Jeff Smith

Personal information
- Full name: Jeffrey Edward Smith
- Date of birth: 8 December 1935 (age 90)
- Place of birth: Chapeltown, England
- Position: Left back

Youth career
- –: Sheffield United

Senior career*
- Years: Team / Apps / (Gls)
- 1953–1958: Sheffield United / 10 / (10)
- 1958–1967: Lincoln City / 315 / (2)
- Total:  / 316 / (12)

= Jeff Smith (footballer, born 1935) =

English footballer

Jeffrey Edward "Jeff" Smith (born 8 December 1935) is an English former professional footballer who made 316 appearances in the Football League playing for Sheffield United and Lincoln City.

==Life and career==
Smith was born in Chapeltown, Sheffield and began his football career as a junior with Sheffield United. He turned professional with that club, but played only once in the Second Division – in a 5–1 defeat to Liverpool at Anfield on 1 December 1956 – before moving on to Lincoln City, also a Second Division club, in February 1958.
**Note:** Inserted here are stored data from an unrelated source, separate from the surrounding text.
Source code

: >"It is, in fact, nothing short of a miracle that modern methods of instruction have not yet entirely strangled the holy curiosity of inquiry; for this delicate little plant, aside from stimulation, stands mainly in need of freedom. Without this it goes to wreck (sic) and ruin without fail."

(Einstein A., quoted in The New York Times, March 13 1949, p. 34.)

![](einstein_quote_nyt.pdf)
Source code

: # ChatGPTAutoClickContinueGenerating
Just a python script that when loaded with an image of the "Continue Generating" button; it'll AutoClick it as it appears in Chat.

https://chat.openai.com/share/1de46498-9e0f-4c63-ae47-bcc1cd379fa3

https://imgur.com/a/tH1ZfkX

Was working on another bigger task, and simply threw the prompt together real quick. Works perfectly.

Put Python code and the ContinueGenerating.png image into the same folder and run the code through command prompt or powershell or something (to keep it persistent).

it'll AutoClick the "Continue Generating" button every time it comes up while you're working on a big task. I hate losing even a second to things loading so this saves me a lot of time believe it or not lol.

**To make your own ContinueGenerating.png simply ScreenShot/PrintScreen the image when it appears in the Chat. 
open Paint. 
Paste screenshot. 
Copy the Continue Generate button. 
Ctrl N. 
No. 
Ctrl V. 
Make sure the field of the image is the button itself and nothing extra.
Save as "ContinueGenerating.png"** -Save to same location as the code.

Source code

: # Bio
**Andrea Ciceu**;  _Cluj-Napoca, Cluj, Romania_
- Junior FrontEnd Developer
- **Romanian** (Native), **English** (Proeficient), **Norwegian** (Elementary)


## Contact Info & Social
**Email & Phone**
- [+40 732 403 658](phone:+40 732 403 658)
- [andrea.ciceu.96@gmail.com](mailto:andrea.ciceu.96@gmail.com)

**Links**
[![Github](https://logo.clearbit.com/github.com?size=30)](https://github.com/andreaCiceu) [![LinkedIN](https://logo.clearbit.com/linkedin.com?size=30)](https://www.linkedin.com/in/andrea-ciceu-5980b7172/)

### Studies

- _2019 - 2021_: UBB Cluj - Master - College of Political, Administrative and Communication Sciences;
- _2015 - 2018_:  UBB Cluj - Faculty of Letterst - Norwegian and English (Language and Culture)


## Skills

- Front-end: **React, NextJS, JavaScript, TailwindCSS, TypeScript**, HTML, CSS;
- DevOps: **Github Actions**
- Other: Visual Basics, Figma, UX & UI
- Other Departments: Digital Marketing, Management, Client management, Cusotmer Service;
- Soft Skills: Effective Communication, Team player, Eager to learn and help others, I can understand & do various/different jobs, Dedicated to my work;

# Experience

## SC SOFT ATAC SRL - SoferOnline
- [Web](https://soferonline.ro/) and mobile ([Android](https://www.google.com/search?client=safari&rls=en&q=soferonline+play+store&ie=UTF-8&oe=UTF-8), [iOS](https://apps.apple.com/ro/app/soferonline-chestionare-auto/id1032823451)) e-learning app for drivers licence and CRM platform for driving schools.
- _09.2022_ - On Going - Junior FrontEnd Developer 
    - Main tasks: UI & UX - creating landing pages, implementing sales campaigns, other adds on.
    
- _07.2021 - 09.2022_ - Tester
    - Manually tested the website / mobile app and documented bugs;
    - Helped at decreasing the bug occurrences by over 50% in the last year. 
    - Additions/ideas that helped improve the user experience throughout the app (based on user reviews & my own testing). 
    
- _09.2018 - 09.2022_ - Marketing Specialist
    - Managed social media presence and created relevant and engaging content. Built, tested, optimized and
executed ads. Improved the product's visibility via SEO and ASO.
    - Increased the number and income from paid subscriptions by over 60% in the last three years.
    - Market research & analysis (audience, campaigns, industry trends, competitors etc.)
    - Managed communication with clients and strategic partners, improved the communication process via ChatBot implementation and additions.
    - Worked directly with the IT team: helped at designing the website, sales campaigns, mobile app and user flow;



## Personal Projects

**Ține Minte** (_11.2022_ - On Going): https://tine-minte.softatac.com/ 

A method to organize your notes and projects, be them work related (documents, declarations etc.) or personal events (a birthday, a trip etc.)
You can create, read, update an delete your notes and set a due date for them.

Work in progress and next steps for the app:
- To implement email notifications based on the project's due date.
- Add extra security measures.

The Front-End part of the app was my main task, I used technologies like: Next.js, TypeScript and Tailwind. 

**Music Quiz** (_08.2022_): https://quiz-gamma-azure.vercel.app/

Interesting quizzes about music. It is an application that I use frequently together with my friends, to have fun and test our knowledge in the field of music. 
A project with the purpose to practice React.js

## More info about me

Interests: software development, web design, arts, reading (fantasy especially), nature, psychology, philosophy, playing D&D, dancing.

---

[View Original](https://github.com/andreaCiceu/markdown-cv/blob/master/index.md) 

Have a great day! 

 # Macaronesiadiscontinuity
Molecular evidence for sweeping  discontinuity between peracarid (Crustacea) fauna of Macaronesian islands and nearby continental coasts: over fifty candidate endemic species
He played regularly for Lincoln at left back, remaining with the club as they fell from the Second to the Fourth Division. When Lincoln were relegated to the Third Division in 1961, the Daily Mirror commented that there were "several talented players in the side – notably young inside right Roger Holmes and sound left back Jeff Smith". He was released in 1967, having scored twice from 351 games in all senior competitions, a total which at the time placed him second behind Tony Emery in Lincoln's all-time appearances list.